With this leadership crisis in mind, I was shocked and relieved at the same time when I listened to Health Minister Dr Aaron Motsoaledi speak to the South African National Editors Forum about the state of health care in the country.

He gave a worrying diagnosis. We are increasingly dying younger. Primary health care is almost non-existent, putting pressure on hospitals.

Some hospitals are not adhering to the highest standards in medical care and hygiene.

And private doctors and healthcare companies prey on the sick like vultures.

Interestingly, for each problem the minister identified solutions that for successful implementation would require the cooperation of the whole of society.

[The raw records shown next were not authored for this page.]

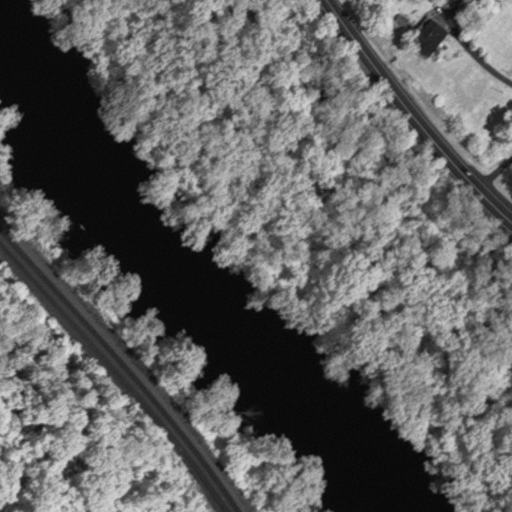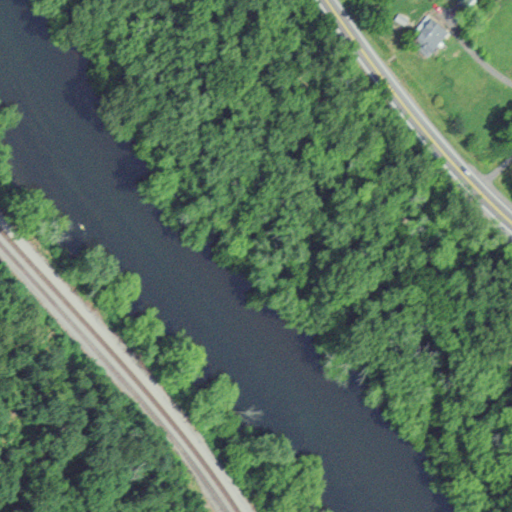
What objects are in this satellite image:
building: (427, 37)
road: (277, 48)
road: (315, 100)
road: (499, 101)
road: (412, 117)
road: (414, 232)
river: (188, 273)
railway: (126, 364)
railway: (119, 372)
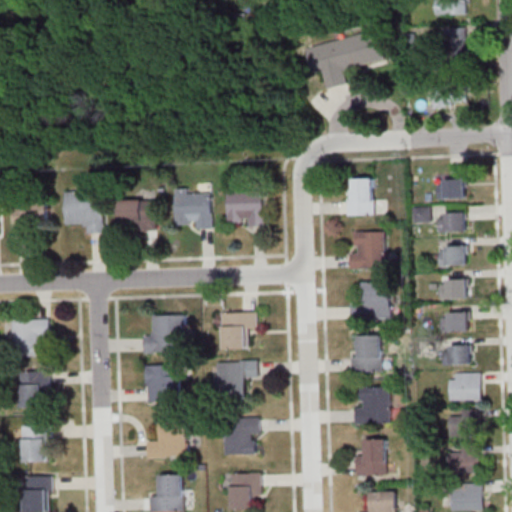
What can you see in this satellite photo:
building: (451, 6)
building: (451, 37)
building: (345, 56)
building: (450, 94)
road: (508, 122)
road: (410, 140)
road: (504, 151)
road: (405, 155)
road: (305, 157)
building: (452, 187)
building: (362, 195)
road: (284, 205)
building: (195, 207)
building: (246, 207)
building: (88, 209)
building: (140, 213)
building: (423, 213)
building: (33, 215)
building: (0, 216)
building: (452, 221)
building: (370, 250)
building: (370, 252)
building: (453, 255)
road: (142, 258)
road: (286, 273)
road: (152, 278)
building: (454, 287)
road: (197, 293)
road: (97, 297)
road: (42, 298)
building: (374, 300)
building: (374, 301)
building: (460, 320)
building: (239, 327)
road: (499, 332)
building: (168, 333)
road: (306, 333)
road: (324, 335)
building: (33, 336)
building: (369, 352)
building: (461, 353)
building: (237, 375)
building: (165, 382)
building: (465, 384)
building: (37, 387)
road: (102, 395)
road: (289, 398)
road: (119, 403)
road: (82, 404)
building: (376, 405)
building: (465, 423)
building: (244, 435)
building: (171, 438)
building: (38, 442)
building: (374, 457)
building: (467, 459)
building: (247, 488)
building: (40, 493)
building: (171, 493)
building: (468, 495)
building: (384, 501)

Among others, the solutions include limiting the consumption of fermented liquids and reducing smoking.

He has embarked on a brilliant project to promote cleanliness in healthcare facilities. A dirty hospital or clinic obviously goes against its own raison d'être.

Motsoaledi's criteria for good hygiene are fascinating. If his health inspectors find just one out of many toilets dirty, the health facility concerned gets zero ranking for cleanliness.

The rationale is that one dirty toilet bowl can easily become a bacterial hub, spreading diseases to the entire healthcare facility. So, a hospital should be 100% clean at all times. Now, that's classic divine dissatisfaction at work.

He is applying the same criteria to the availability of drugs. Some drugs are indispensable for hospitals worth their names.

Disconcertingly, of the 800 health facilities surveyed so far, 70% scored zero on cleanliness.

If Motsoaledi can set high standards in this manner and follow them up passionately, why can't we have people like him throughout government? I mean from the president down to the councillor in Komatipoort.